— Excerpted records —
§ §

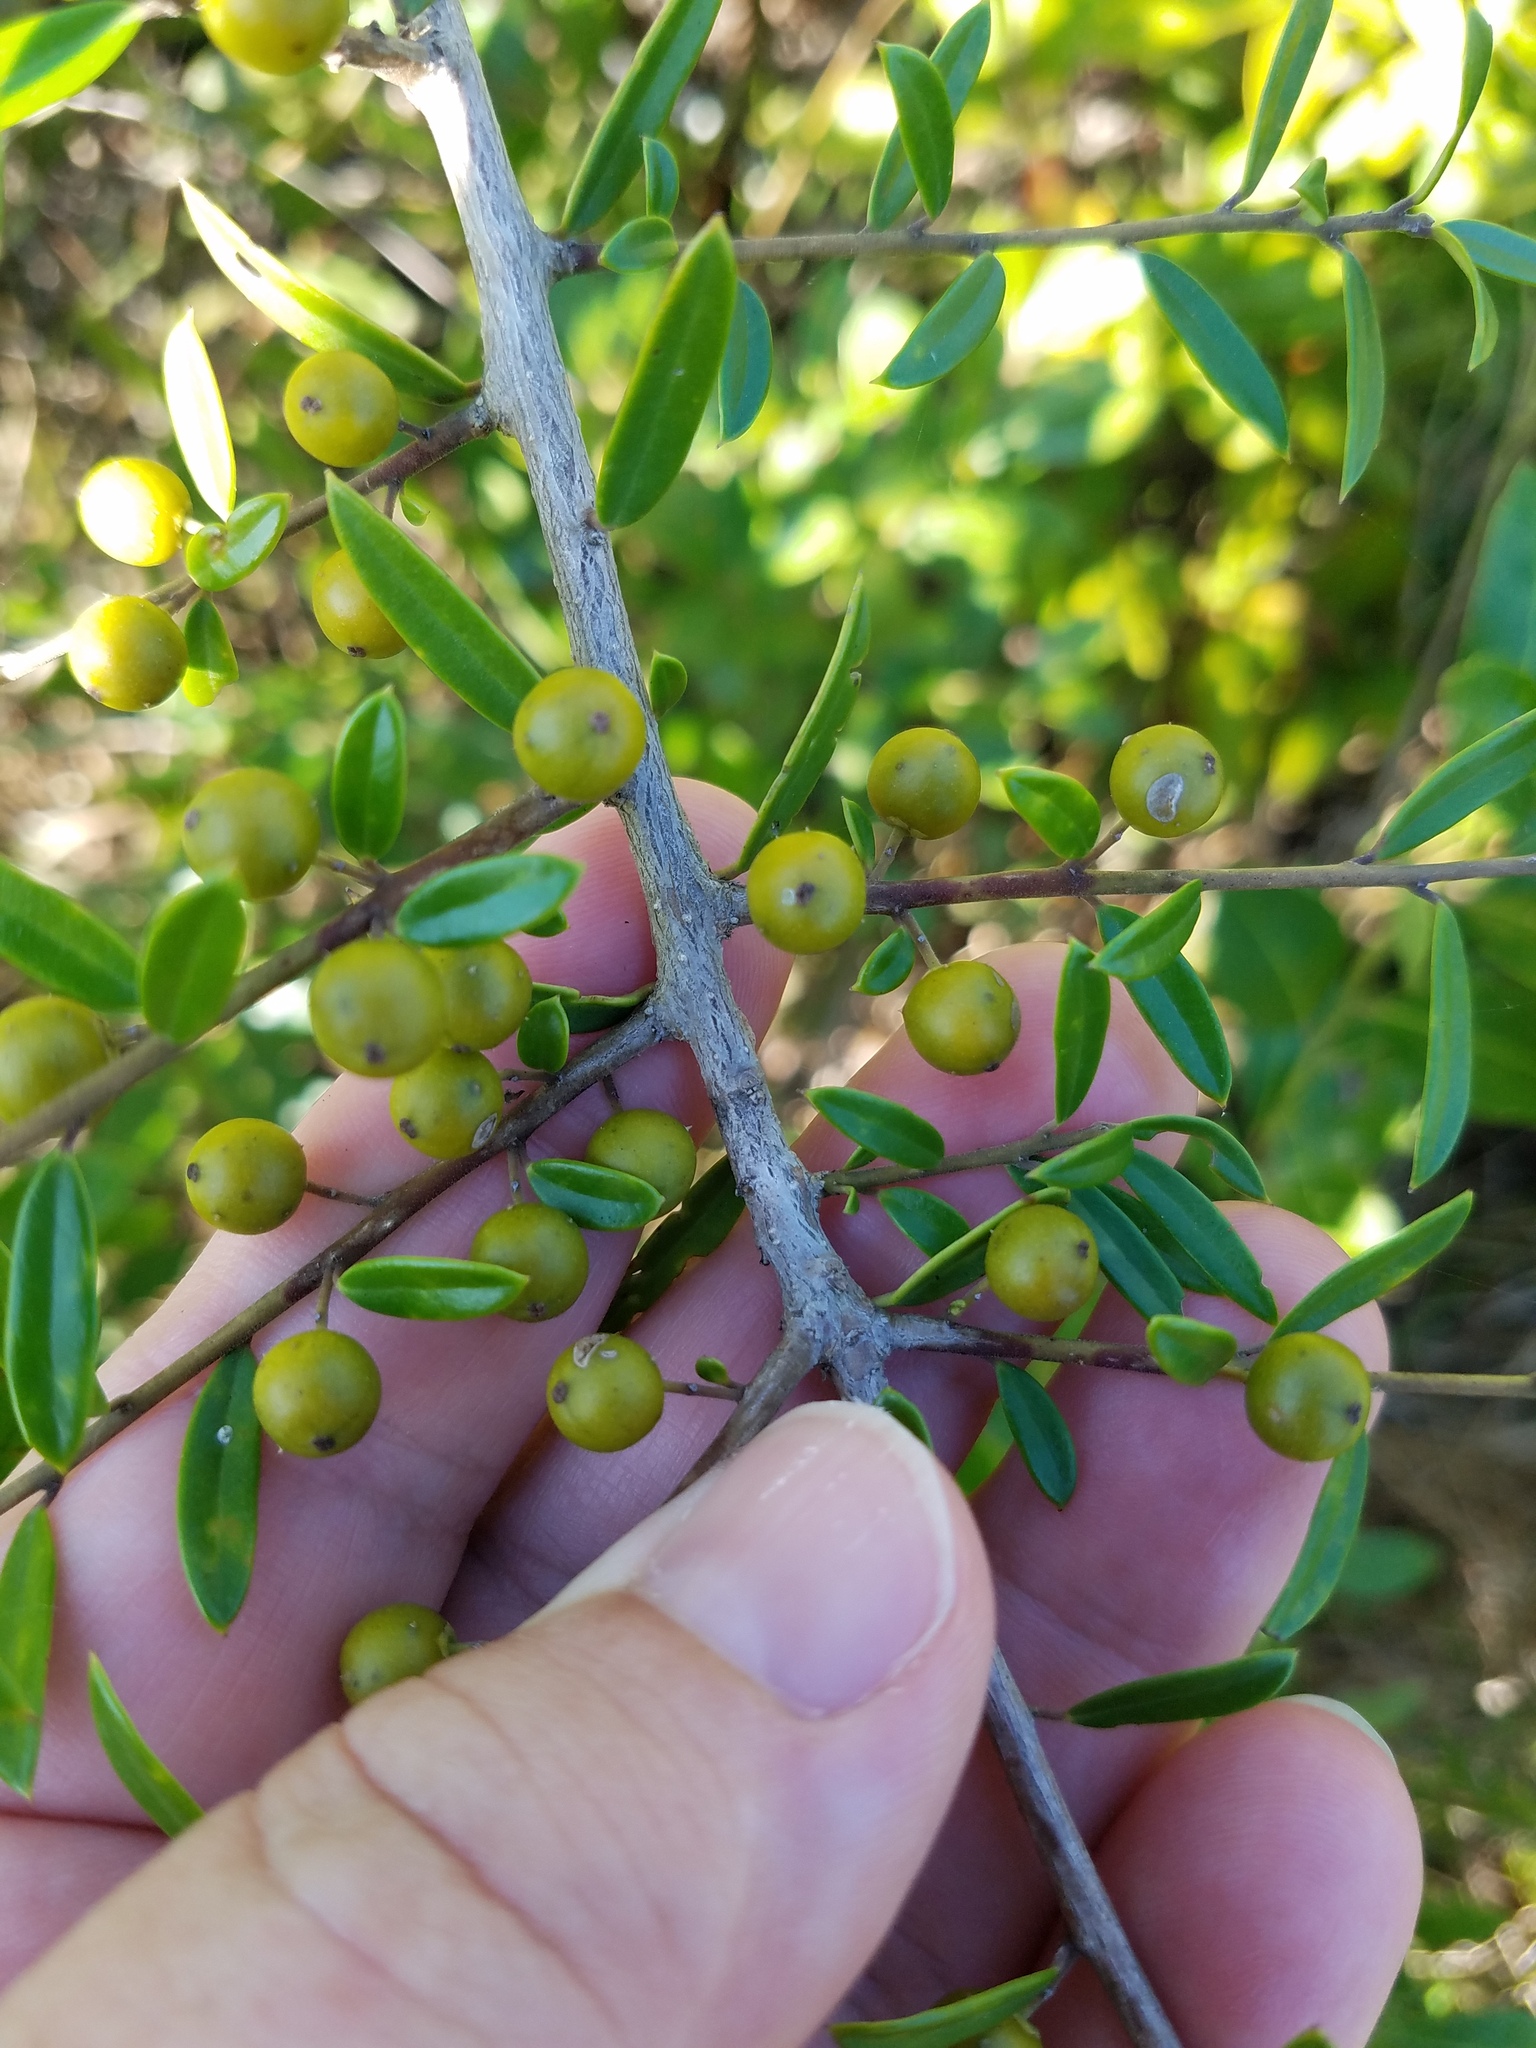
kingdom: Plantae
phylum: Tracheophyta
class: Magnoliopsida
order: Aquifoliales
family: Aquifoliaceae
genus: Ilex
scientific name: Ilex myrtifolia
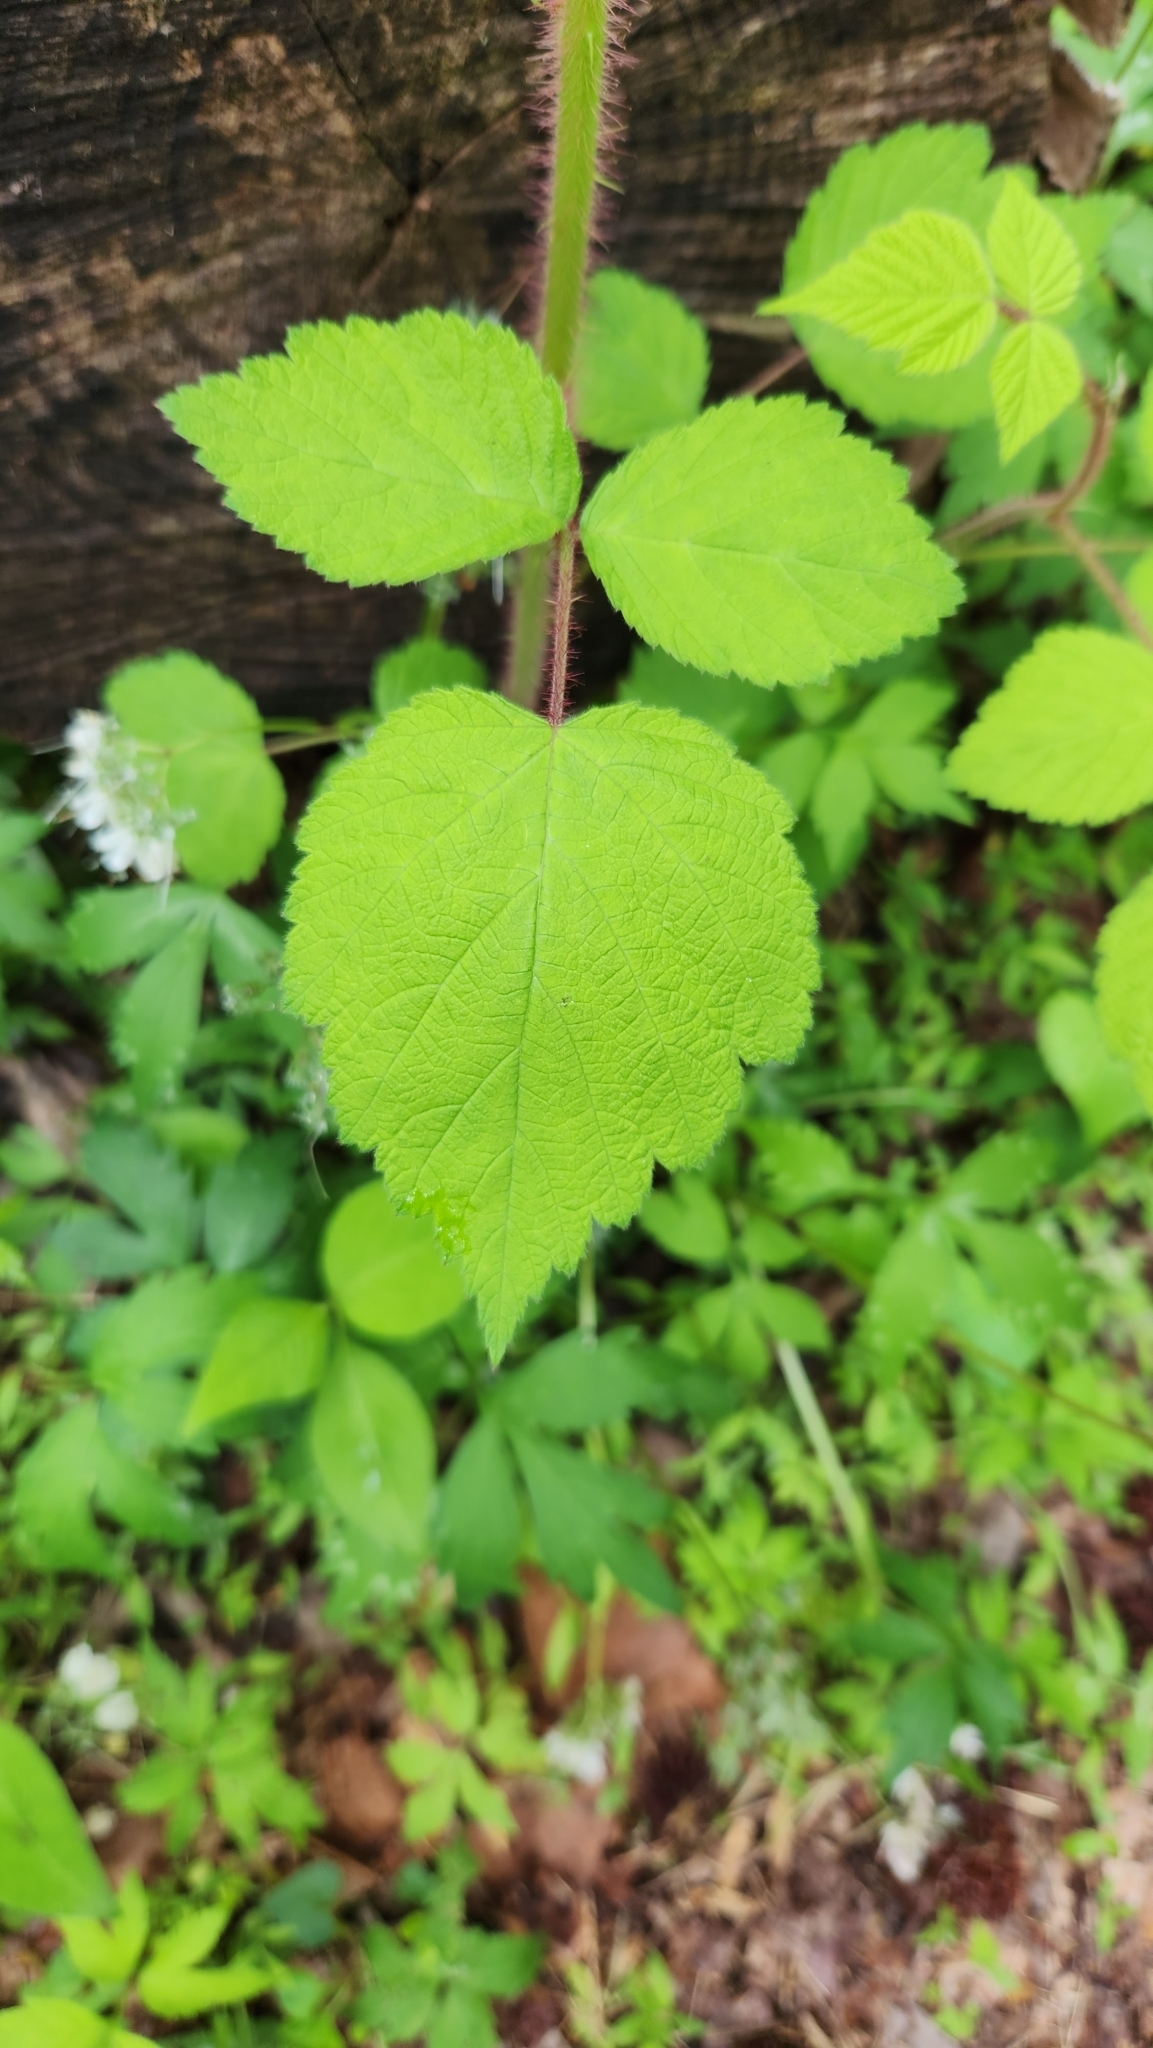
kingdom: Plantae
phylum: Tracheophyta
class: Magnoliopsida
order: Rosales
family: Rosaceae
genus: Rubus
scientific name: Rubus phoenicolasius
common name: Japanese wineberry
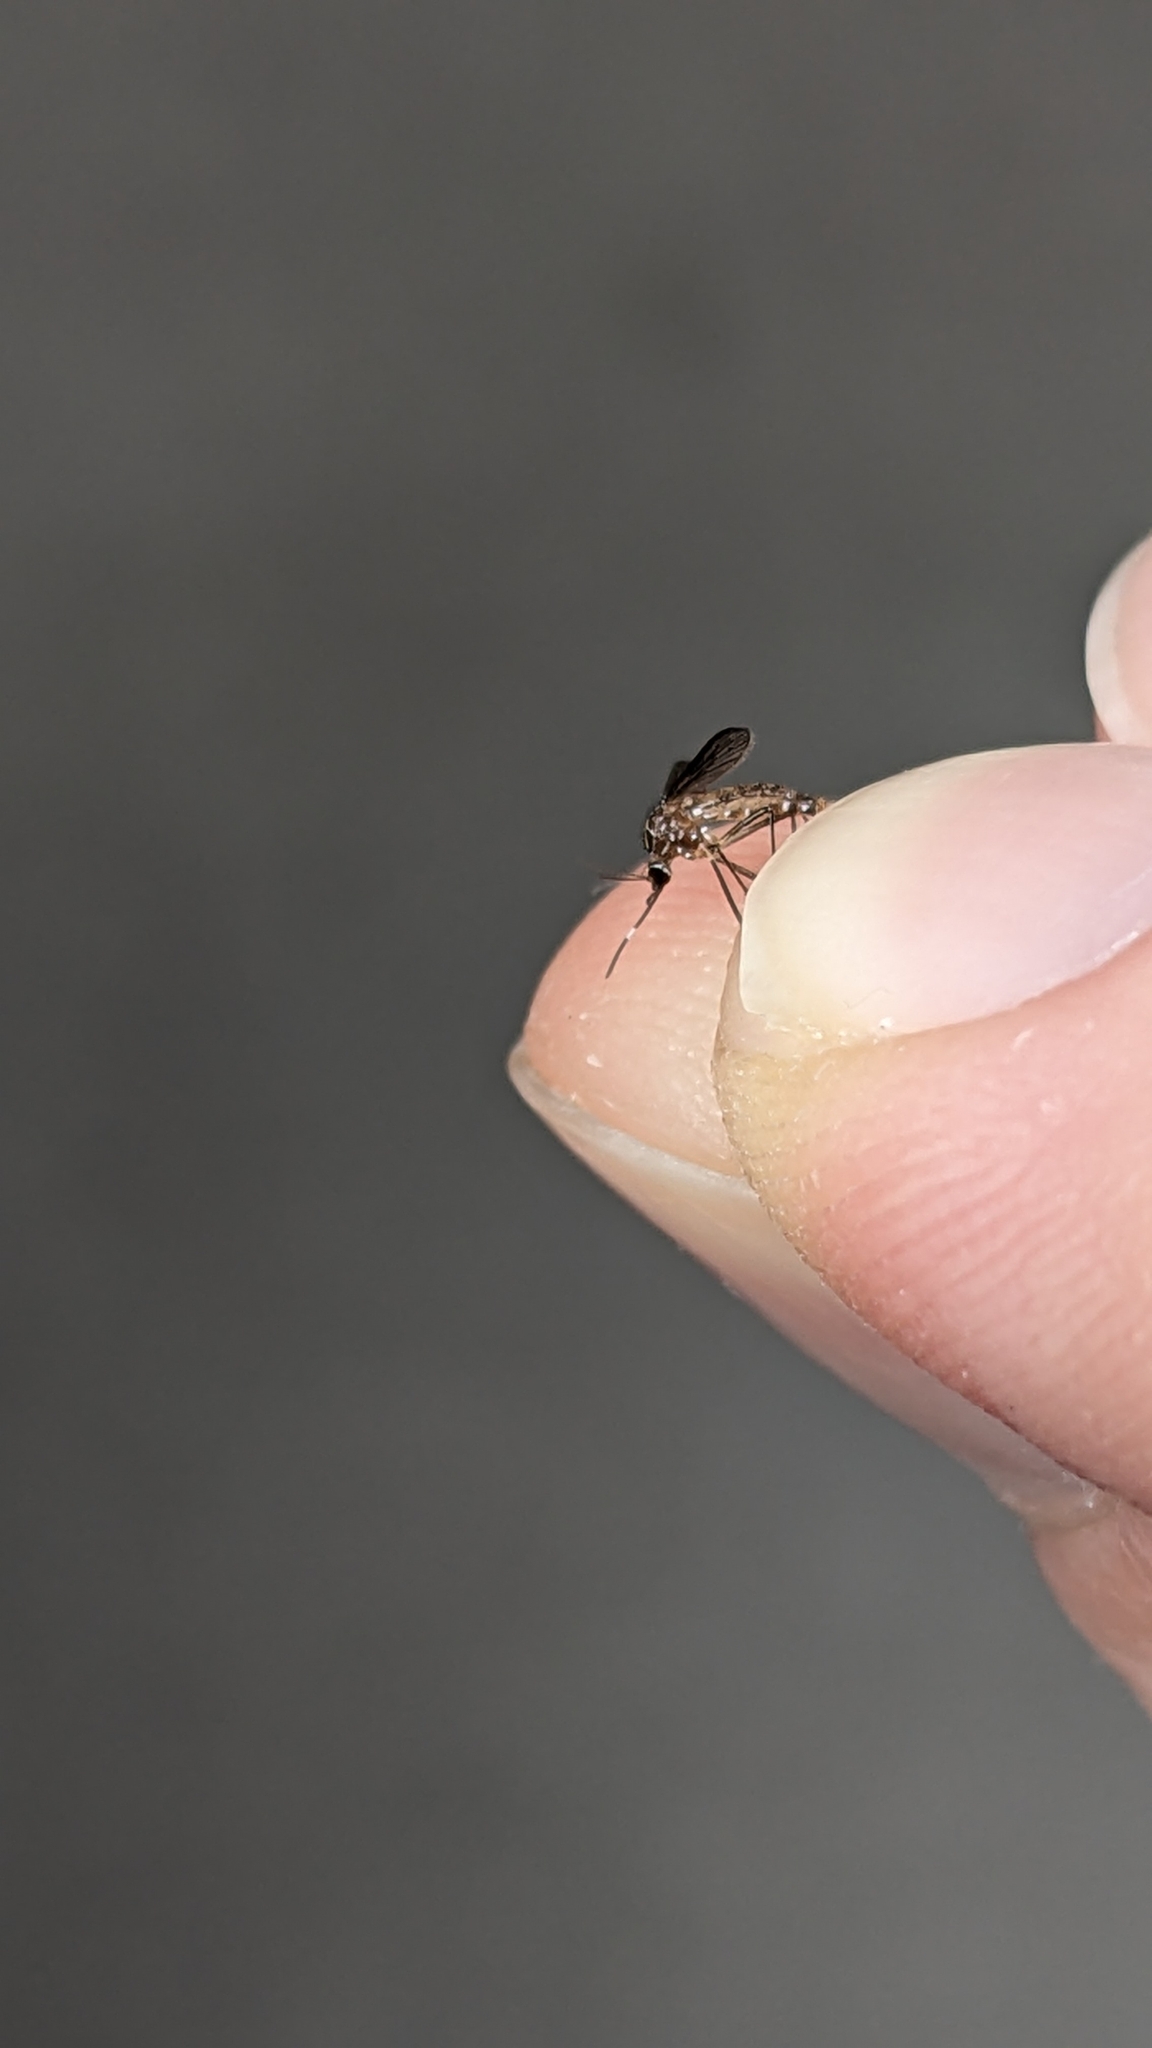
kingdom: Animalia
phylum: Arthropoda
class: Insecta
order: Diptera
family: Culicidae
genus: Aedes
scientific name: Aedes notoscriptus
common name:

§ §

— What to work on —
Could you convert all the lines of the material above into one numbered list, skipping blank lines and leaving the pictures out?

— Complete output —
1. kingdom: Plantae
2. phylum: Tracheophyta
3. class: Magnoliopsida
4. order: Aquifoliales
5. family: Aquifoliaceae
6. genus: Ilex
7. scientific name: Ilex myrtifolia
8. kingdom: Plantae
9. phylum: Tracheophyta
10. class: Magnoliopsida
11. order: Rosales
12. family: Rosaceae
13. genus: Rubus
14. scientific name: Rubus phoenicolasius
15. common name: Japanese wineberry
16. kingdom: Animalia
17. phylum: Arthropoda
18. class: Insecta
19. order: Diptera
20. family: Culicidae
21. genus: Aedes
22. scientific name: Aedes notoscriptus
23. common name:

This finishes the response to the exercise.